Angst begleitet die Entminungs-Teams
Johana ist Leiterin eines sechsköpfigen Entminungs-Teams. „Wir
starteten im vergangenen Juli mit einem Gebiet in einem Stadtbezirk
von Cajibo (Cauca). Dort haben wir, entlang des Panamerikanischen
Highways, ein 411 Quadratmeter großes Feld von Sprengsätzen befreit.
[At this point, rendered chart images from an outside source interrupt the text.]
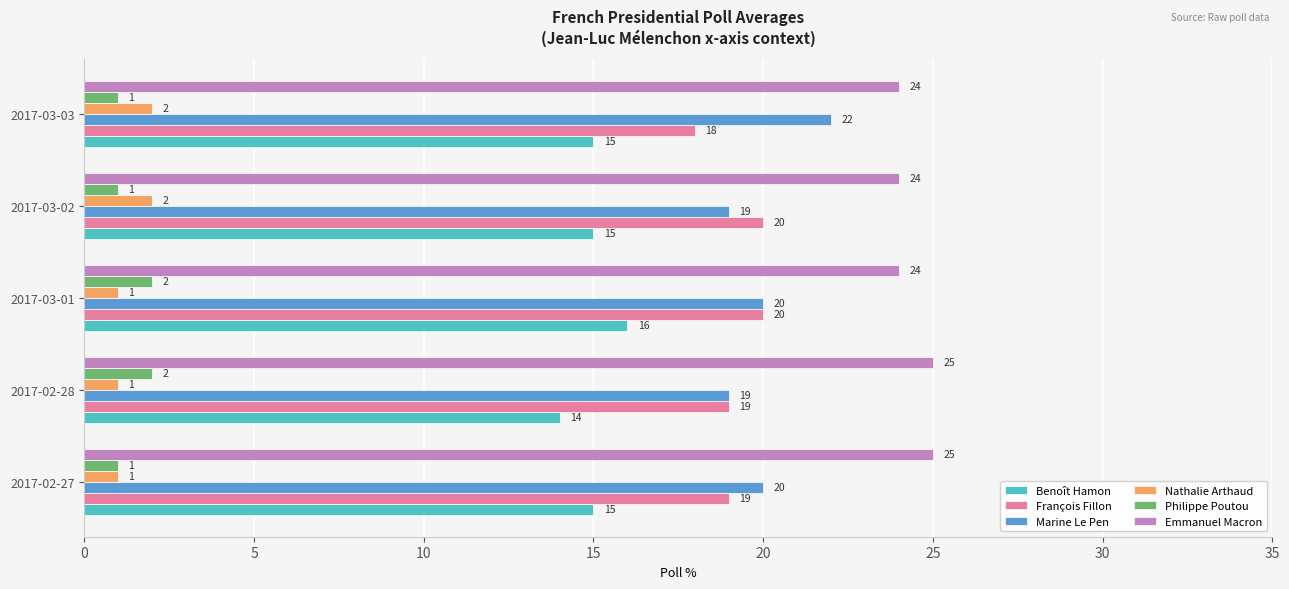

At 2017-03-02, list the series in order from largest to smallest.

Emmanuel Macron, François Fillon, Marine Le Pen, Benoît Hamon, Nathalie Arthaud, Philippe Poutou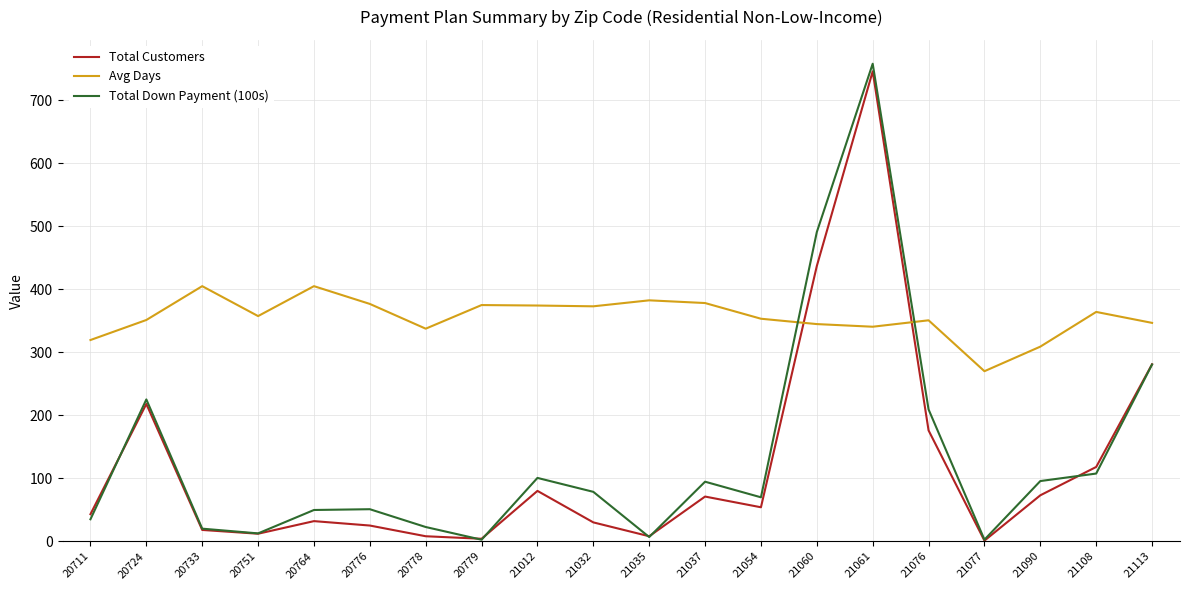

How many intersections are there between Avg Days and Total Customers?

2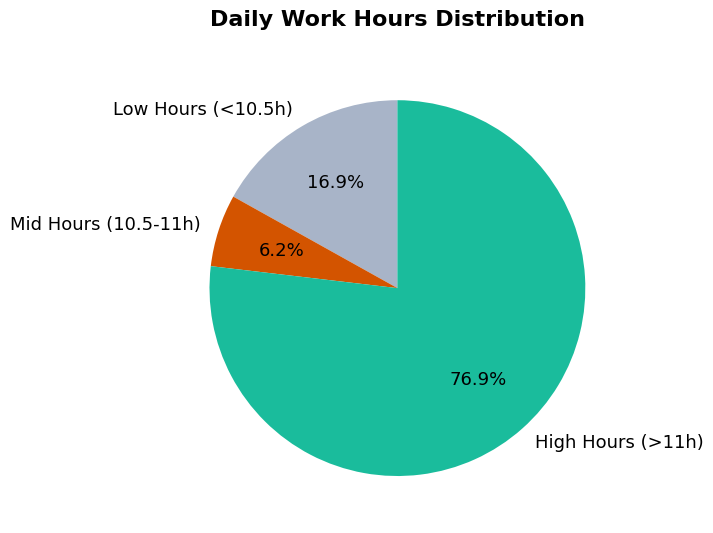

Does any single category account for the majority?

Yes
Die Arbeit dort war sehr mühsam, kompliziert und zeitaufwendig, da
die Straße sehr laut und das Gebiet mit Metall verschmutzt ist. Daher
konnten wir in diesem Fall keine Metalldetektoren verwenden. Sie
würden die Sprengsätze nicht erkennen und wir würden das ertönende
Signal nicht hören. Daher musste das Team die Grasflächen kurz
schneiden und manuell in der Erde entlang des Felds sondieren.“ Angst
verspüre sie dabei immer, berichtet Johana weiter. Das Wichtigste
sei, die Sicherheitsregeln zu befolgen und den Vorgang Schritt für
Schritt durchzuführen. „Man muss sich die Zeit nehmen und darf nicht
hetzen“, bekräftigt die 26-Jährige.
Räumung der Minen wird noch Jahrzehnte dauern
„Explosive Kriegsreste verhindern nach dem Krieg die sichere
Rückkehr der Bevölkerung in ihr Zuhause“, erklärt Eva Maria Fischer,
Leiterin der politischen Abteilung von Handicap International. „In
Kolumbien sind 31 von 32 Departamentos vermint. Wir sind mit mehreren
Räumungs-Teams im Einsatz, doch es wird auch nach dem Friedensschluss
noch Jahrzehnte dauern, bis alle explosiven Kriegsreste beseitigt
sind“, so Fischer weiter. Die Expert/-innen von Handicap
International veranstalten darüber hinaus Programme zur
Gefahrenaufklärung über Minen und Blindgänger, um vor allem Kinder,
die in den betroffenen Gebieten leben müssen, im Umgang mit der
Gefahr zu schulen und somit die Zahl der Opfer zu verringern.
Handicap International
Zur Organisation: Handicap International ist eine unabhängige
gemeinnützige Organisation, die bei Armut und sozialer Ausgrenzung,
bei Konflikten und Katastrophen interveniert. Sie unterstützt
Menschen mit Behinderung und andere besonders schutzbedürftige
Menschen, damit ihre grundlegenden Bedürfnisse gedeckt werden, sich
ihre Lebensbedingungen verbessern und ihre Grundrechte besser
respektiert werden. Insgesamt ist die Organisation in ca. 60 Ländern
aktiv. Handicap International ist eines der sechs Gründungsmitglieder
der Internationalen Kampagne zum Verbot von Landminen (ICBL), die
1997 den Friedensnobelpreis erhalten hat, und aktives Mitglied der
internationalen Koalition gegen Streubomben (CMC).